▶ Job item: Copy the records word for word, from their first line through the line containing "Between NE-1 and", with both ends included. Leave out the pictures.

===

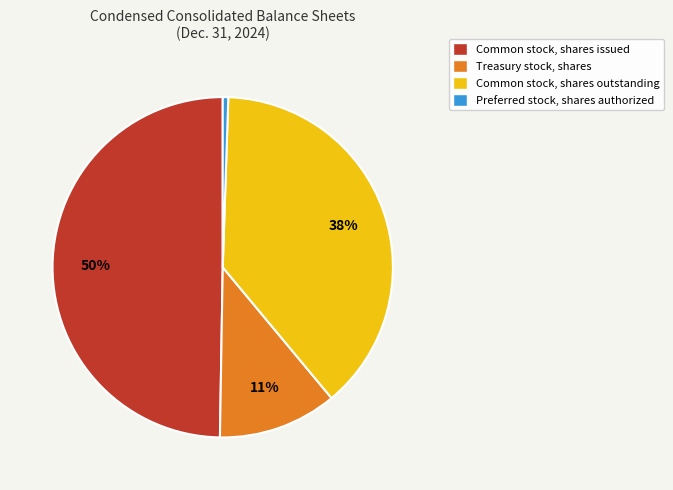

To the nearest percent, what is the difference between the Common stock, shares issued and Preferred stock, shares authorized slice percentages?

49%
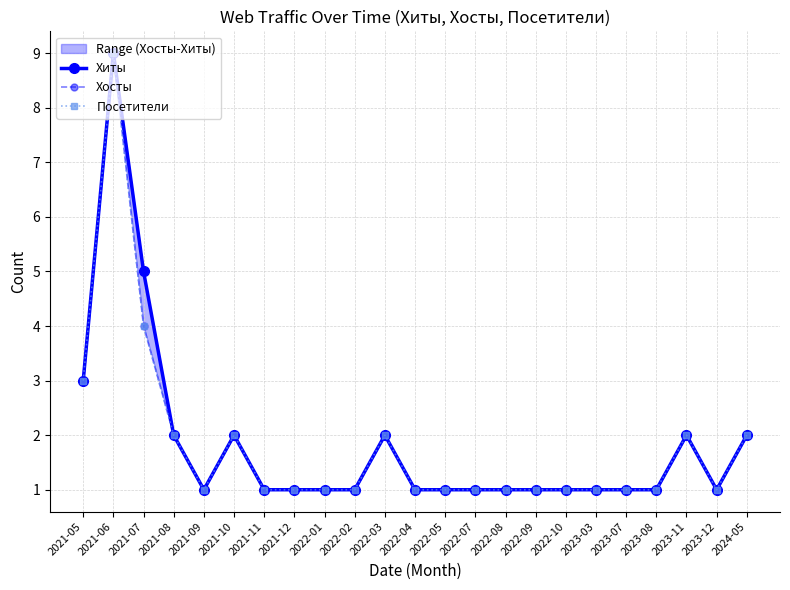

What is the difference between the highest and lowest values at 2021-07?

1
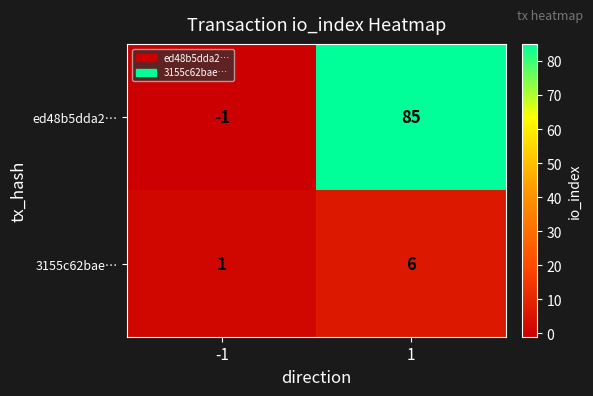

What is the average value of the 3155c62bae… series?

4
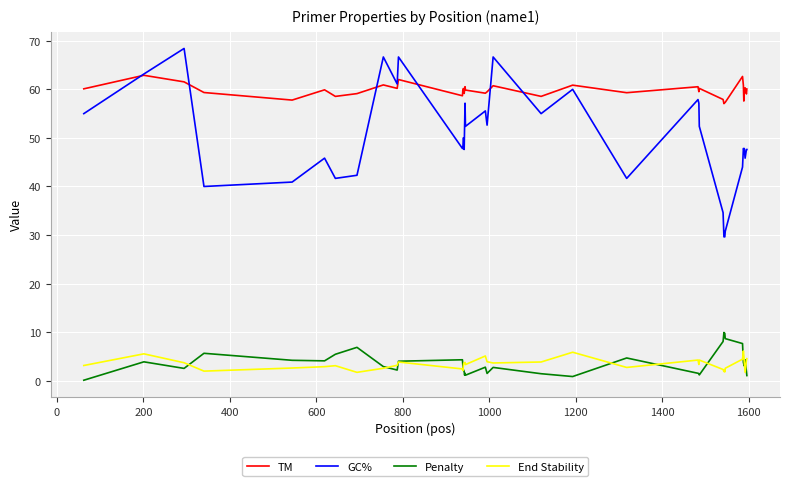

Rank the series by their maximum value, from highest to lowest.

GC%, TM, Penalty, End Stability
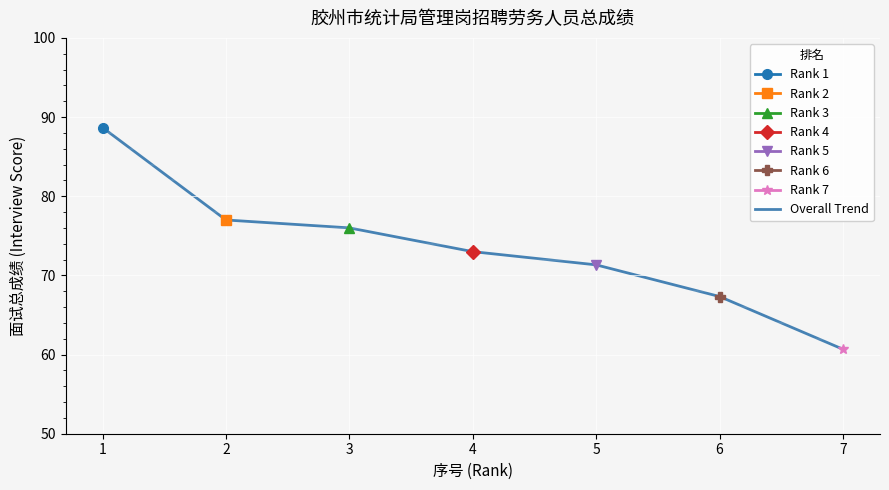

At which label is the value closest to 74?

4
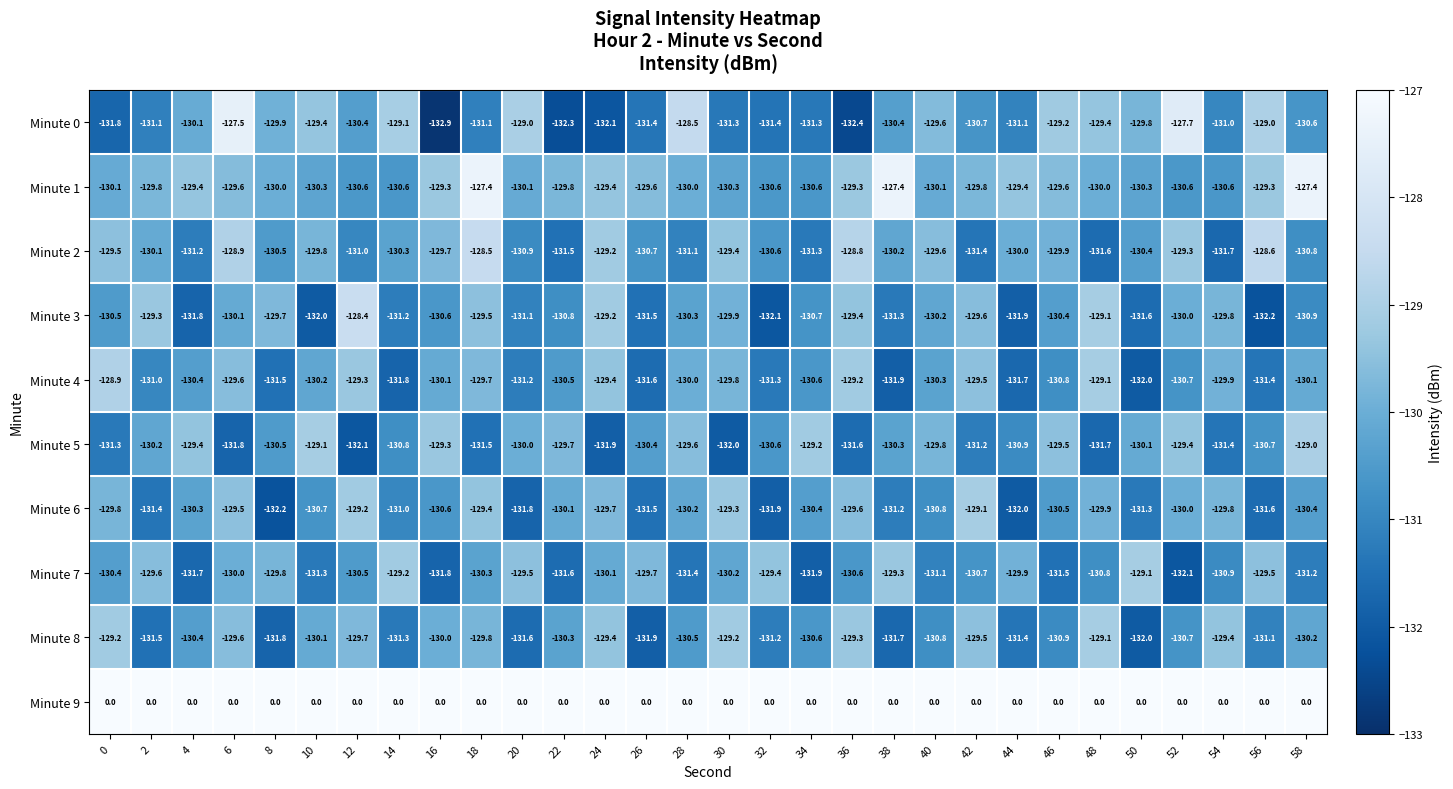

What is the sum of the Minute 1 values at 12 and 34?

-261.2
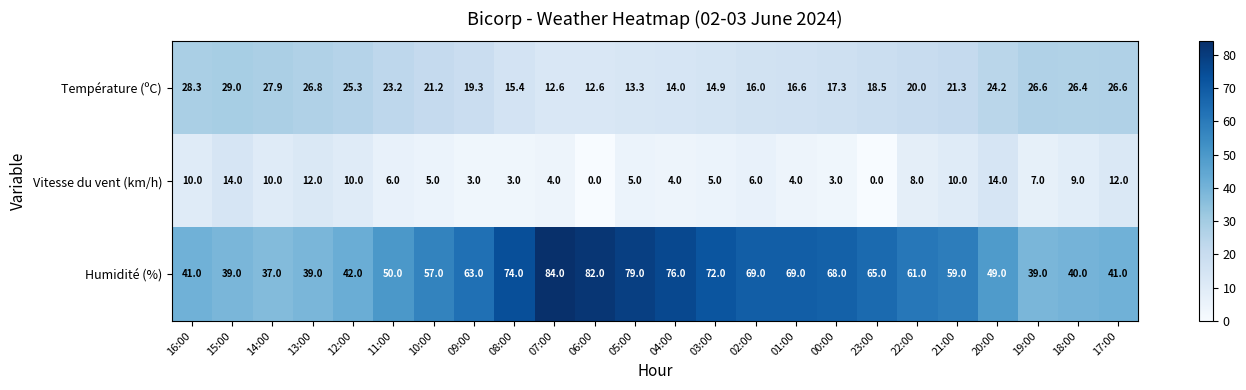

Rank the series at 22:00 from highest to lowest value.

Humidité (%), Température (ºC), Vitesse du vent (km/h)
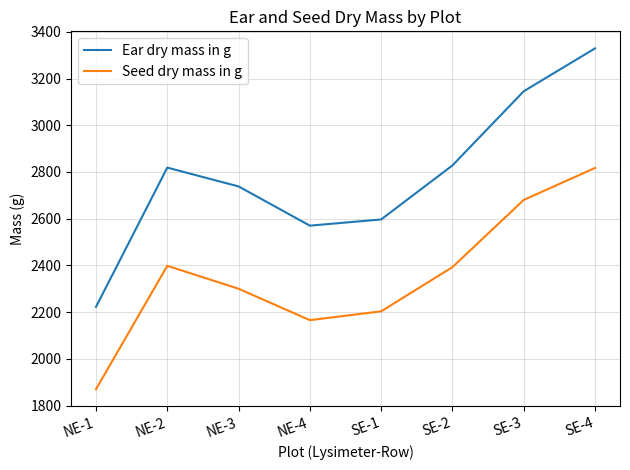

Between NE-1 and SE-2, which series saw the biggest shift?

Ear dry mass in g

===

▶ Answer space:
To the nearest percent, what is the difference between the Common stock, shares issued and Preferred stock, shares authorized slice percentages?

49%

What is the difference between the highest and lowest values at 2021-07?

1

What is the average value of the 3155c62bae… series?

4

Rank the series by their maximum value, from highest to lowest.

GC%, TM, Penalty, End Stability

At which label is the value closest to 74?

4

What is the sum of the Minute 1 values at 12 and 34?

-261.2

Rank the series at 22:00 from highest to lowest value.

Humidité (%), Température (ºC), Vitesse du vent (km/h)

Between NE-1 and SE-2, which series saw the biggest shift?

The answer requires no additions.